Where are the bits in atoms? A perspective on the physical origin and evolutionary nature of information
Date and time: 13 February 2025, time to be confirmed
Speaker: Wouter van der Wijngaart
Title: Where are the bits in atoms? A perspective on the physical origin and evolutionary nature of information
Where: Digital Futures hub, Osquars Backe 5, floor 2 at KTH main campus OR Zoom
Directions: https://www.digitalfutures.kth.se/contact/how-to-get-here/
OR
Zoom: https://kth-se.zoom.us/j/69560887455
Host: TBC
Administrator: TBC
Abstract: Information is a structural pattern that represents another structural pattern. In this talk, I hypothesise that modelling of structure creation through causal sets can elucidate the natural origin, evolution and ontology of information.
The world around us is abundant with recurrent structures and patterns. These spatially or temporally persistent patterns in bound matter systems emerge either spontaneously—through symmetry breaking or self-organization—or by processing instructions that are coded in stored information, which applies to all biological, social, and human-derived structures. Fundamentally, stored information represents an external entity. In the physical world, this representation is not abstract; rather, it is instantiated materially as a patterned structure. Transforming such information structures through time constitutes information storage while transforming them through space constitutes communication. It is important to stress that information is not a property of a given structure; rather, it is a different structure representing the given structure. For example, the presence or absence of rain is not information as such; rather, the data stored in the memory of a rain sensor constitutes information and this information represents the presence or absence of rain. This example also highlights that information exists independent of human interpretation.
The aim of this talk is to examine the fundamental nature of the link between stored information and the external pattern it represents. I approach this question by investigating the origin of the structures, i.e., their creation. Specifically, I investigate how patterned structures naturally emerge to represent external conditions by questioning which patterned structures constitute information and which do not.

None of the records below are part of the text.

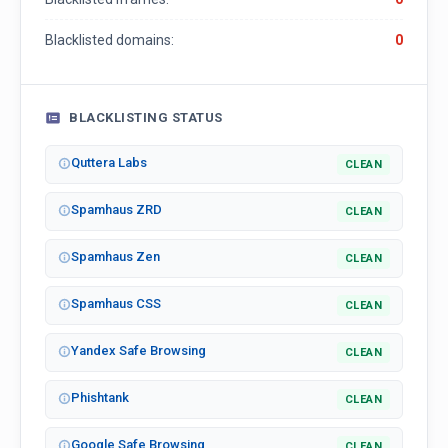
Blacklisted domains:
0
BLACKLISTING STATUS
Quttera Labs
CLEAN
Spamhaus ZRD
CLEAN
Spamhaus Zen
CLEAN
Spamhaus CSS
CLEAN
Yandex Safe Browsing
CLEAN
Phishtank
CLEAN
Google Safe Browsing
CLEAN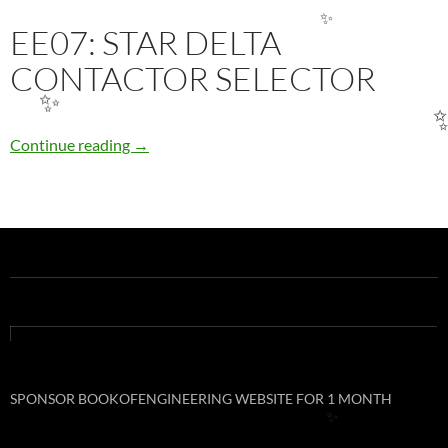
EE07: STAR DELTA
✨
CONTACTOR SELECTOR
✨
EE07: STAR DELTA CONTACTOR SELECTOR
Continue reading
→
SPONSOR BOOKOFENGINEERING WEBSITE FOR 1 MONTH
✨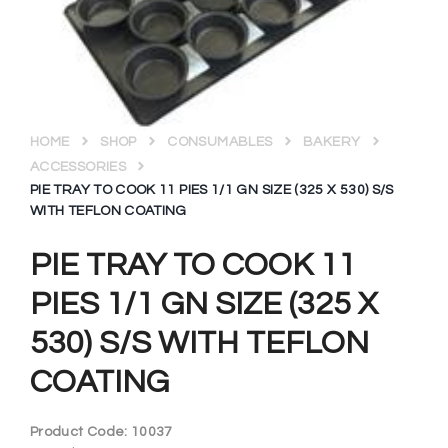
HOME
SHOP
CONSUMABLES
BAKERY
ACCESSORIES
PIE TRAY TO COOK 11 PIES 1/1 GN SIZE (325 X 530) S/S
WITH TEFLON COATING
PIE TRAY TO COOK 11
PIES 1/1 GN SIZE (325 X
530) S/S WITH TEFLON
COATING
Product Code:
10037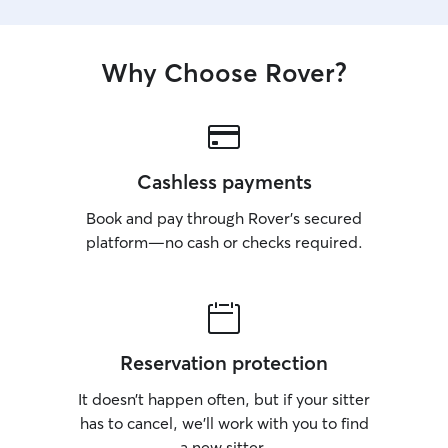
Why Choose Rover?
Cashless payments
Book and pay through Rover’s secured
platform—no cash or checks required.
Reservation protection
It doesn’t happen often, but if your sitter
has to cancel, we’ll work with you to find
a new sitter.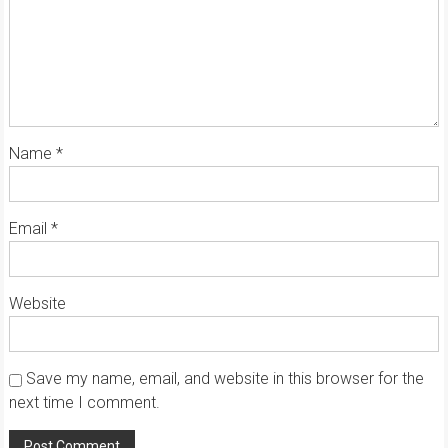
Name
*
Email
*
Website
Save my name, email, and website in this browser for the
next time I comment.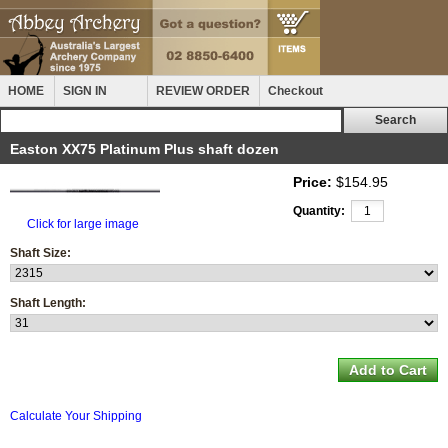
HOME
SIGN IN
REVIEW ORDER
Checkout
Easton XX75 Platinum Plus shaft dozen
Price:
$154.95
Quantity:
Click for large image
Shaft Size:
Shaft Length:
Calculate Your Shipping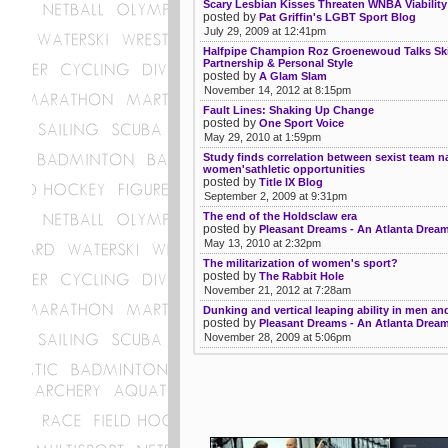
Scary Lesbian Kisses Threaten WNBA Viability
posted by
Pat Griffin's LGBT Sport Blog
July 29, 2009 at 12:41pm
Halfpipe Champion Roz Groenewoud Talks Ski
Partnership & Personal Style
posted by
A Glam Slam
November 14, 2012 at 8:15pm
Fault Lines: Shaking Up Change
posted by
One Sport Voice
May 29, 2010 at 1:59pm
Study finds correlation between sexist team 
women'sathletic opportunities
posted by
Title IX Blog
September 2, 2009 at 9:31pm
The end of the Holdsclaw era
posted by
Pleasant Dreams - An Atlanta Drea
May 13, 2010 at 2:32pm
The militarization of women's sport?
posted by
The Rabbit Hole
November 21, 2012 at 7:28am
Dunking and vertical leaping ability in men 
posted by
Pleasant Dreams - An Atlanta Drea
November 28, 2009 at 5:06pm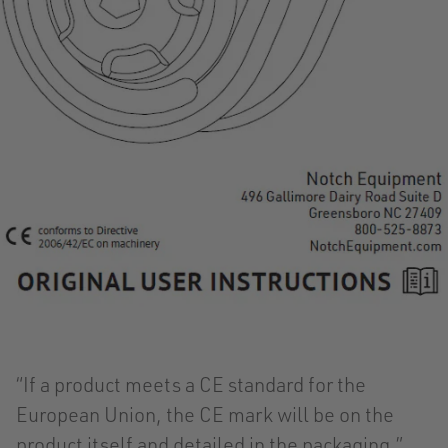
“If a product meets a CE standard for the
European Union, the CE mark will be on the
product itself and detailed in the packaging,”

To address this challenge, I introduce the modelling of material systems as causal sets of structures that are partially ordered by an operator that indicates which structures actively contribute to the creation of others. Specific patterns within these causal sets allow defining which structures constitute information and illuminate the close relationship between information and evolution. The evolutionary nature of information suggests information can be quantified by its evolutionary fitness, potentially extending Shannon entropy. I further propose that five different information material systems and their processing — the absence of information, genes consisting of DNA, memes consisting of neural synapse patterns, inanimate structures processed by humans, and inanimate structures processed by machines — give rise to five distinct emergent layers of self-organization: the physical, biological, cultural, civilizational, and cybernetic layers, respectively. Finally, I touch upon the epistemological implications of this perspective, particularly its impact on our understanding of knowledge, science, and mathematics.
The aim of this manuscript is not to provide a strictly empirical study; rather, it introduces a speculative hypothesis on the naturally evolving nature of information, intended as a conceptual framework for further investigation, and future research and discussion across multiple domains.
Bio: Wouter van der Wijngaart has degrees in Electrotechnical Engineering (MSc), Philosophic Academy, and Mathematics Education (KU Leuven, 1996) and a PhD in microsystem technology (KTH, 2002). He has been a Full Professor in Micro and Nanosystems at KTH since 2010.